Money & Banking

IndusInd Bank Q4 net down 62%

Our Bureau Mumbai | Updated on May 22, 2019 Published on May 22, 2019

Bank’s merger with BFIL ‘on track’: CEO

Private sector lender IndusInd Bank reported a 62 per cent drop in net profit in the fourth quarter of 2018-19, largely due to its exposure to ailing Infrastructure Leasing and Finance Services (IL&FS), for which it made a provision of ₹1,274 crore in the quarter.

The bank’s net profit fell 62.2 per cent to ₹360.10 crore in the January to March 2019 quarter, against a net profit of ₹953.09 crore in the same period a year ago.

“In 2018-19, as well as the fourth quarter, while the bank has witnessed robust growth in its topline as well as in operating profits, aggressive one-time provisioning for a group exposure in the infrastructure sector depressed the bottomline,” said Romesh Sobti, Managing Director and CEO, IndusInd Bank. The lender has classified advances of ₹3,004 crore to the IL&FS Group, including ₹2,000 crore to IL&FS and ₹1,004 crore to operating companies and SPVs, as ‘non-performing’. An accelerated provision has been made, taking the provision against holding company exposure to 70 per cent and operating companies/SPVs to 25 per cent. The contingent provisions made as a prudential measure, at ₹275 crore during the second quarter and ₹255 crore in the third quarter, have been adjusted. In 2018-19, the lender made a total provision of ₹1,803 crore towards IL&FS.

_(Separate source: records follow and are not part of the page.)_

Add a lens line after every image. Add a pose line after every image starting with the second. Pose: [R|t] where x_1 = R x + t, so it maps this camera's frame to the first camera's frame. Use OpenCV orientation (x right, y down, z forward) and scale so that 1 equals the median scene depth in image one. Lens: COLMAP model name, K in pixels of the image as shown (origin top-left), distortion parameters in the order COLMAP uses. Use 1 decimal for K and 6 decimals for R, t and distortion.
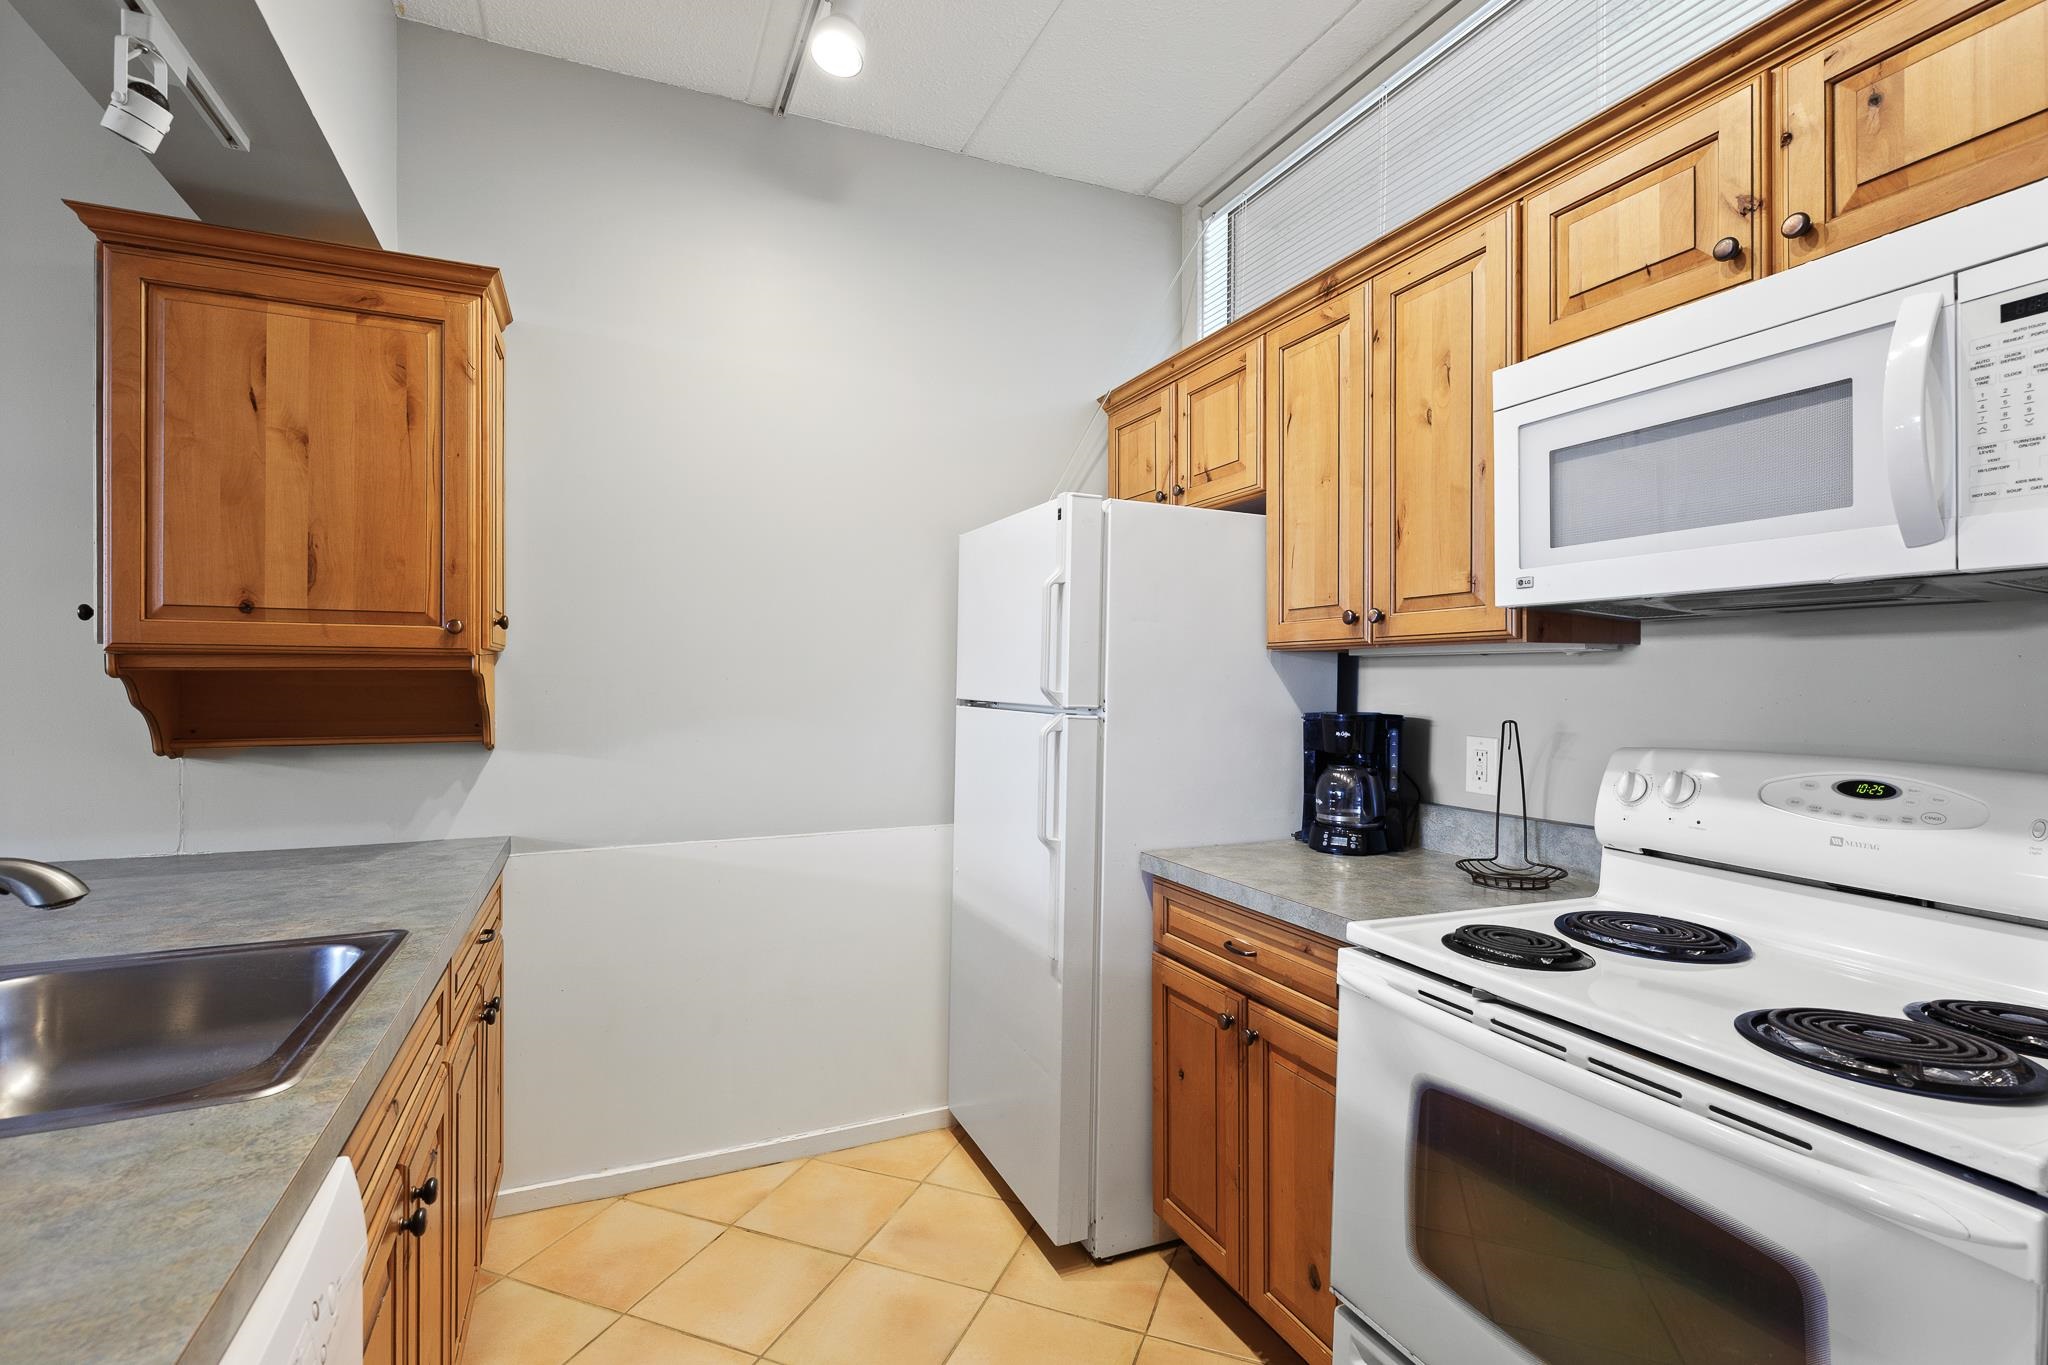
lens RADIAL K [[948.0, 0, 1022.8], [0, 948.0, 687.5], [0, 0, 1]] dist [0.001164, -0.000551]
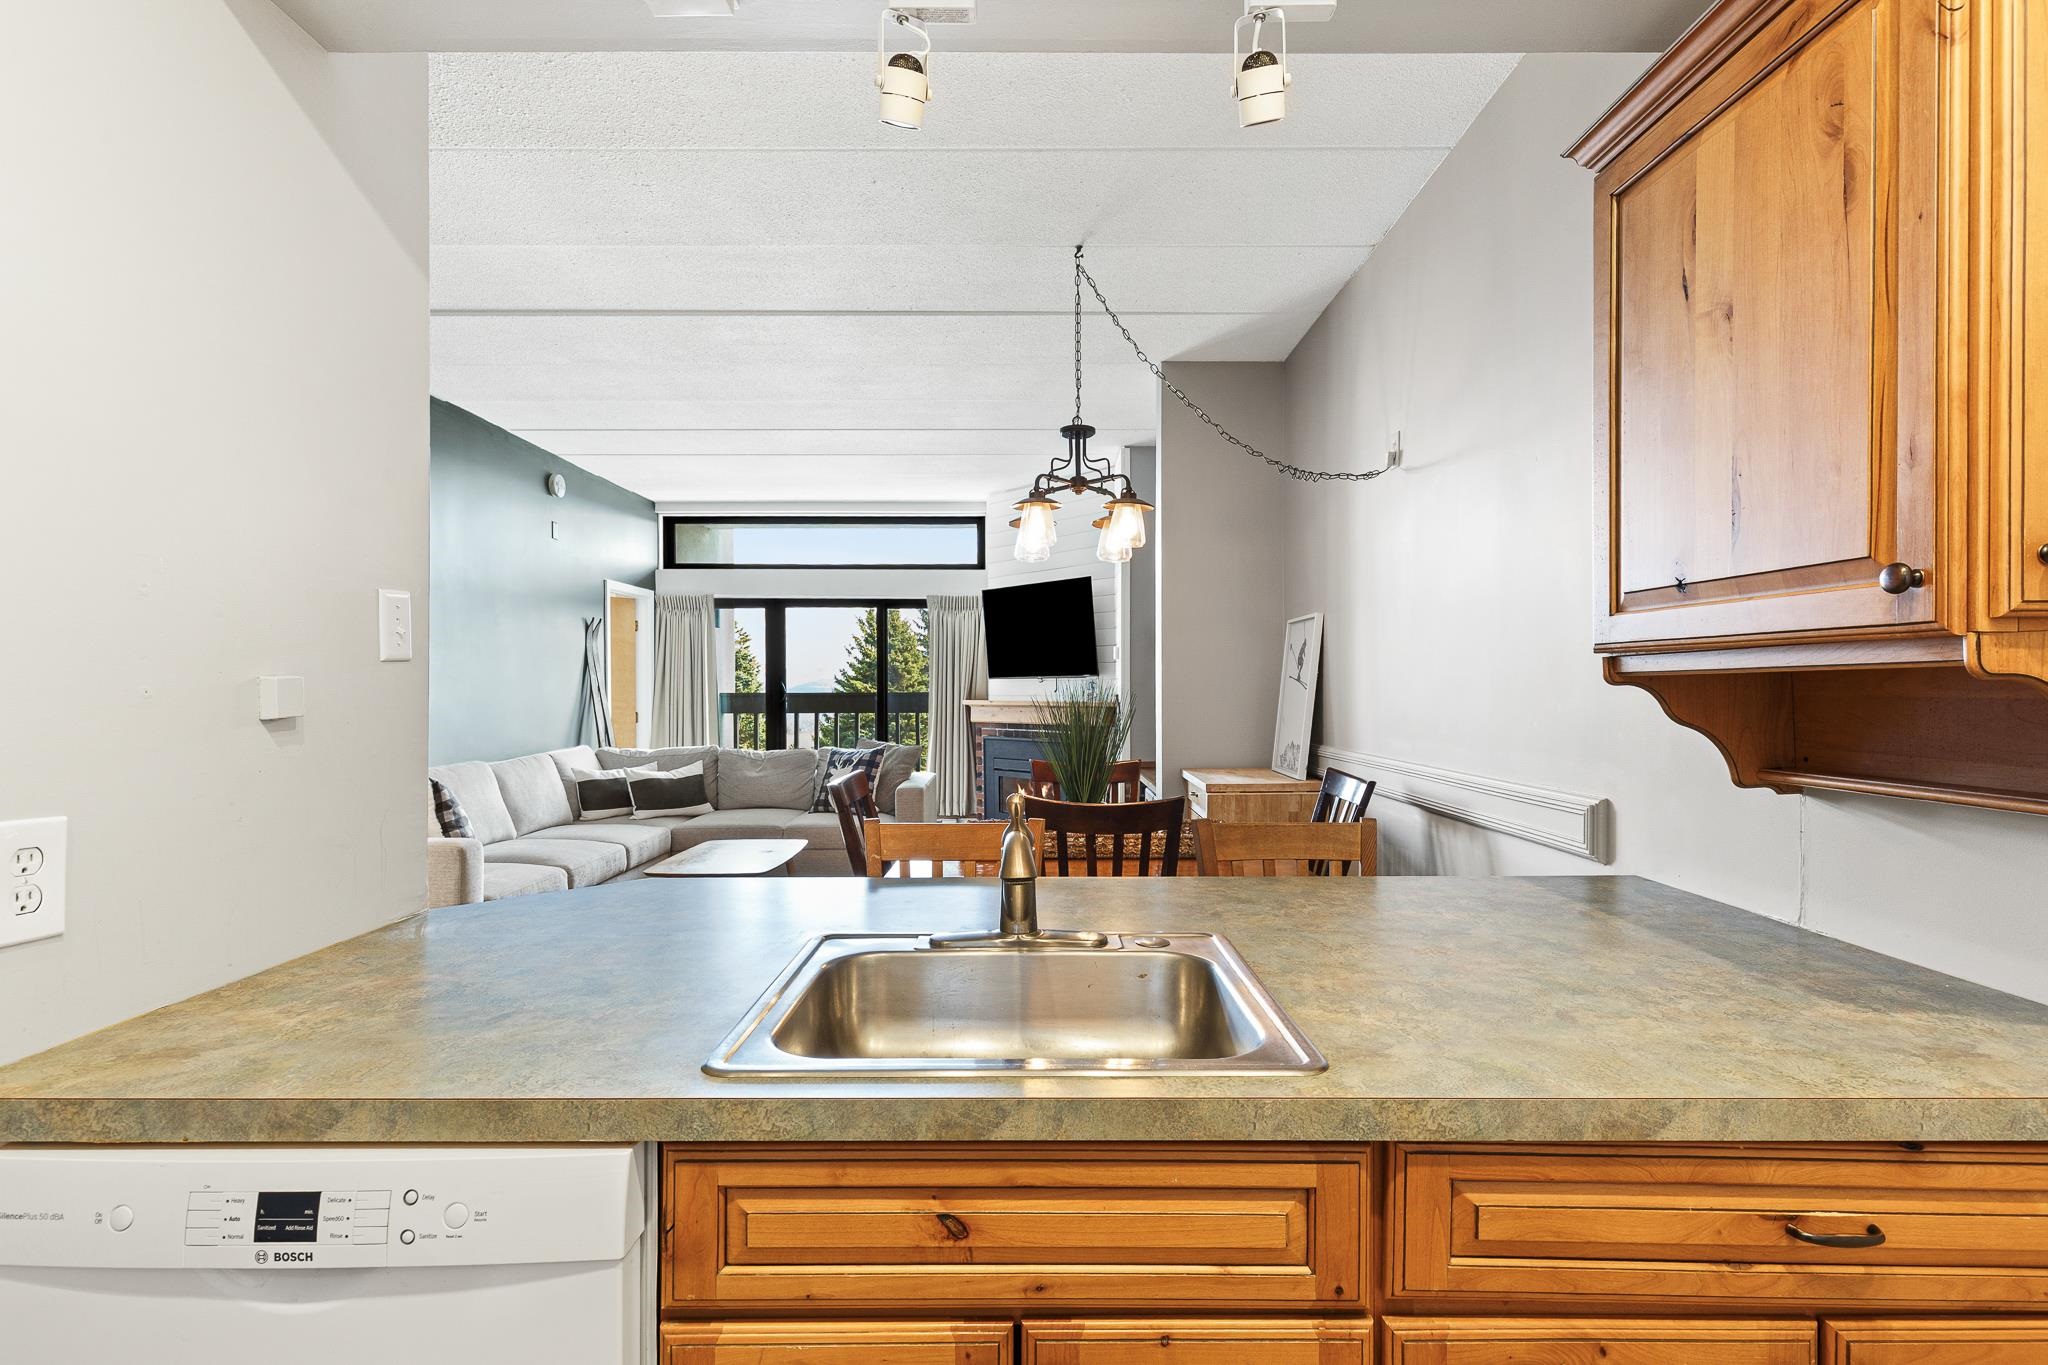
lens RADIAL K [[970.7, 0, 1030.5], [0, 970.7, 694.4], [0, 0, 1]] dist [0.002442, 0.000224]
pose [[-0.398899, 0.005426, -0.916979, 0.034378], [-0.004360, 0.999960, 0.007814, -0.006676], [0.916984, 0.007114, -0.398860, 0.814889]]
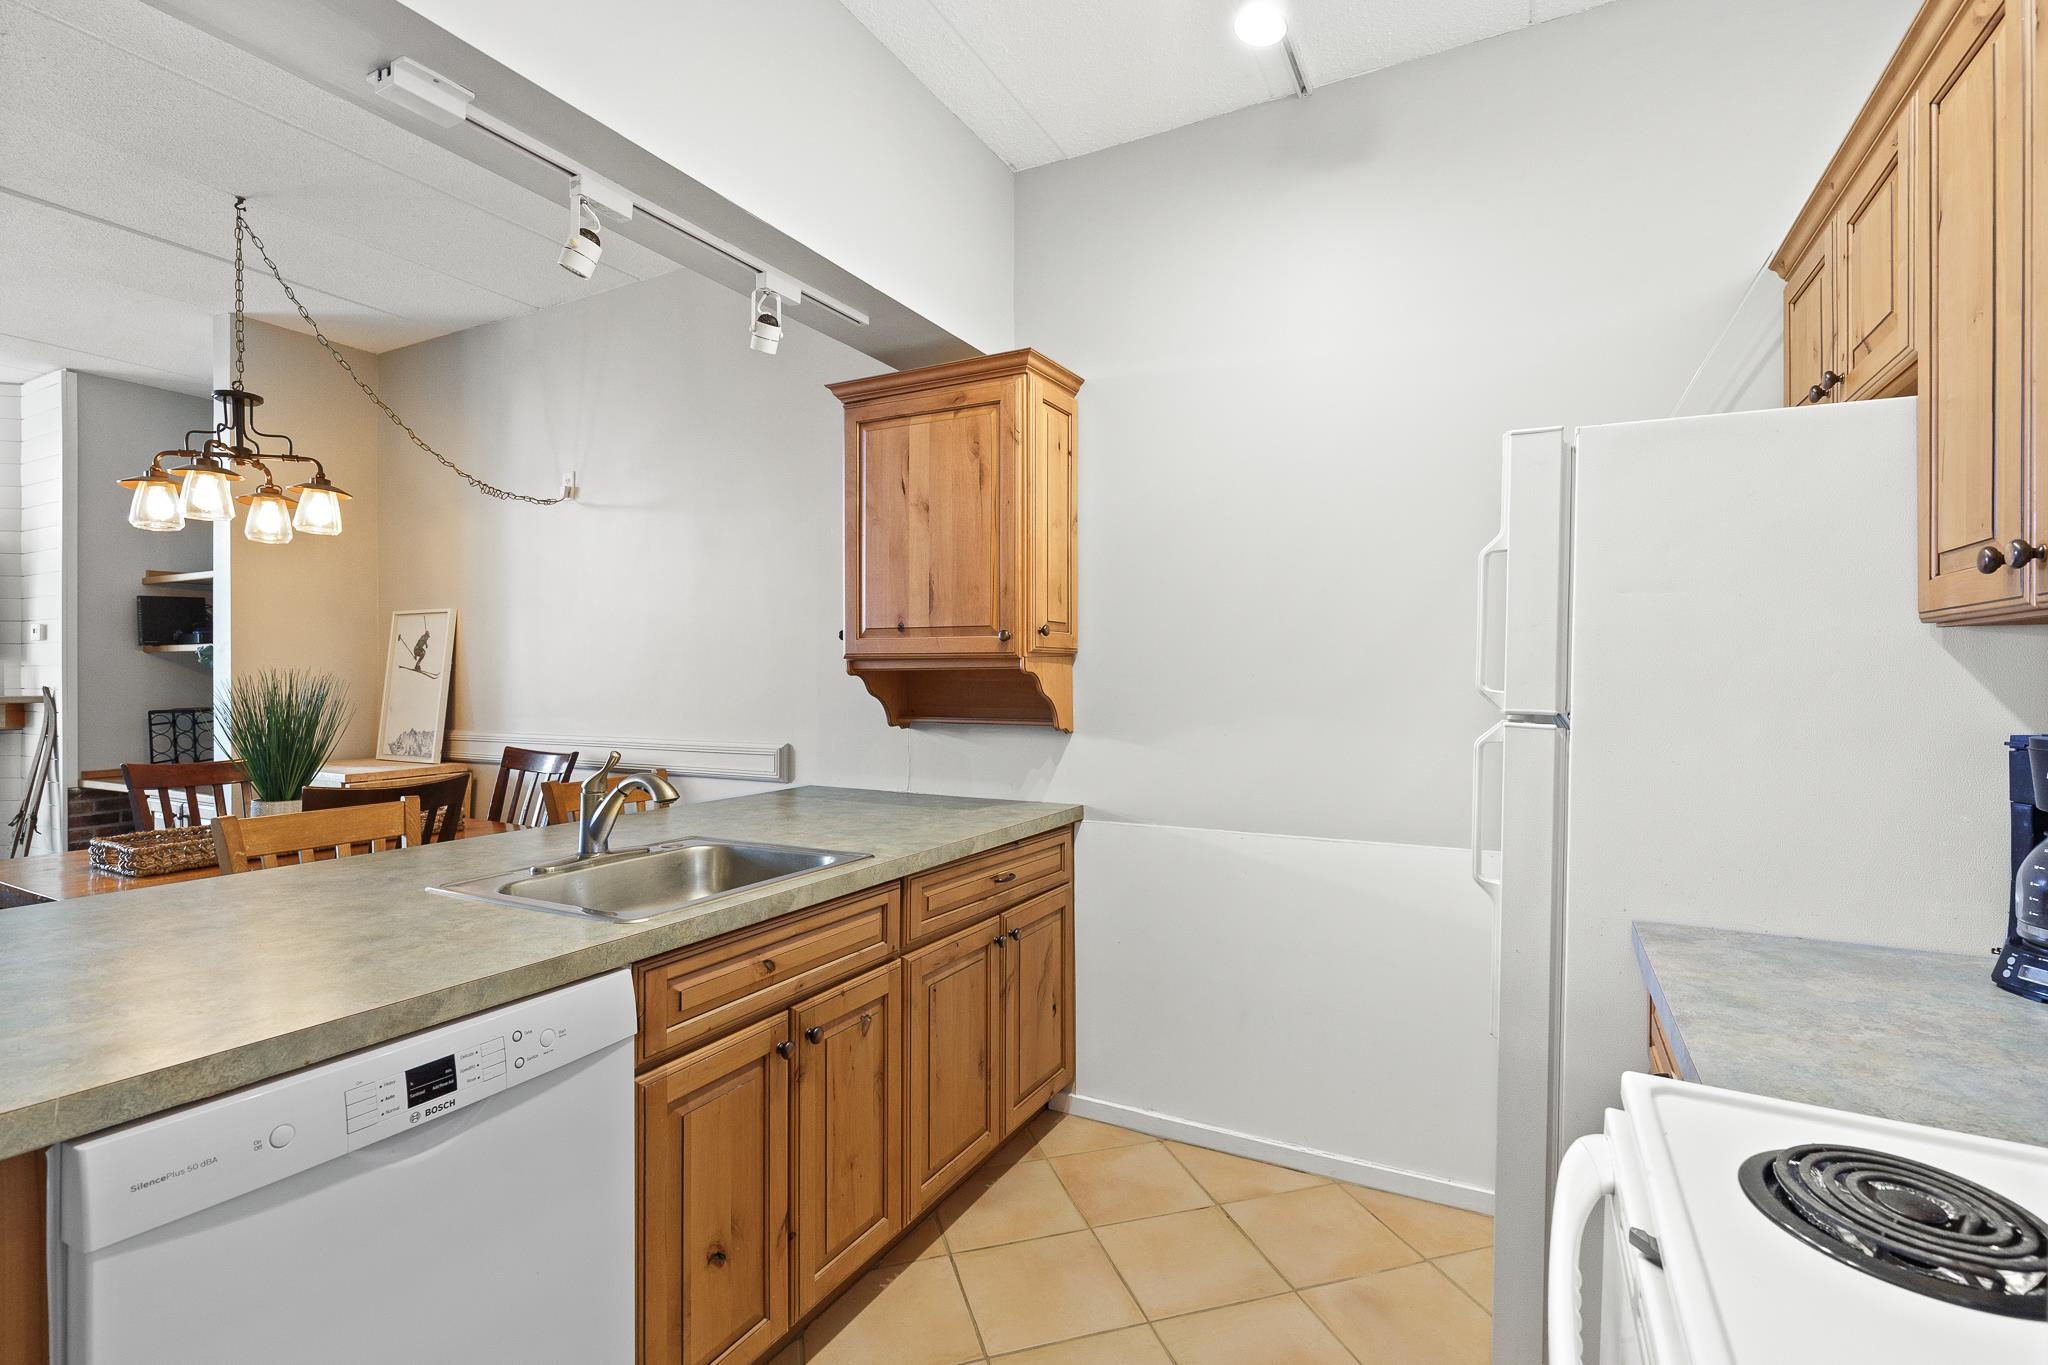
lens RADIAL K [[943.3, 0, 1034.2], [0, 943.3, 681.0], [0, 0, 1]] dist [0.004911, -0.000140]
pose [[0.622743, 0.001991, -0.782424, 0.443097], [-0.002652, 0.999996, 0.000434, -0.003260], [0.782422, 0.001804, 0.622746, 0.239555]]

Its gross non-performing assets also rose up to ₹3,947.41 crore, or 2.1 per cent of gross assets as on March 31, 2019, against 1.17 per cent a year ago. Its net NPAs also shot up to ₹2,248.28 crore, or 1.21 per cent of net advances as on March 31, 2019, compared to 0.51 per cent on March 31, 2018.

The bank’s total income grew by a robust 28.8 per cent to ₹7,550.43 crore in the fourth quarter of 2018-19 from ₹5,858.62 crore a year ago. Net interest income for the reporting quarter grew 11 per cent to ₹2,232 crore, against ₹2,008 crore in the corresponding quarter of the previous year. Net interest margin fell to 3.95 per cent in the fourth quarter. Non-interest income for the quarter grew 29 per cent to ₹1,559 crore.

BFIL merger

Sobti also expressed confidence that the proposed merger of Bharat Financial Inclusion (BFIL) with the bank is completely on track and that the order from the National Company Law Tribunal is likely after the vacation.

“The petition filed with the NCLT to sanction the scheme (merger) was heard on April 23, and the matter was reserved by the NCLT for final order,” the bank said.

Meanwhile, after its agreement for acquisition of IL&FS Securities Services was terminated, IndusInd Bank has made a re-bid for the company, said Sobti, adding that they have not heard anything from IL&FS on the matter.

Sobti also stressed the bank has been working on a succession plan roadmap for the last four years and has been grooming candidates. While he indicated his willingness to continue his association with the bank, he said it would be up to the RBI to review the age norms.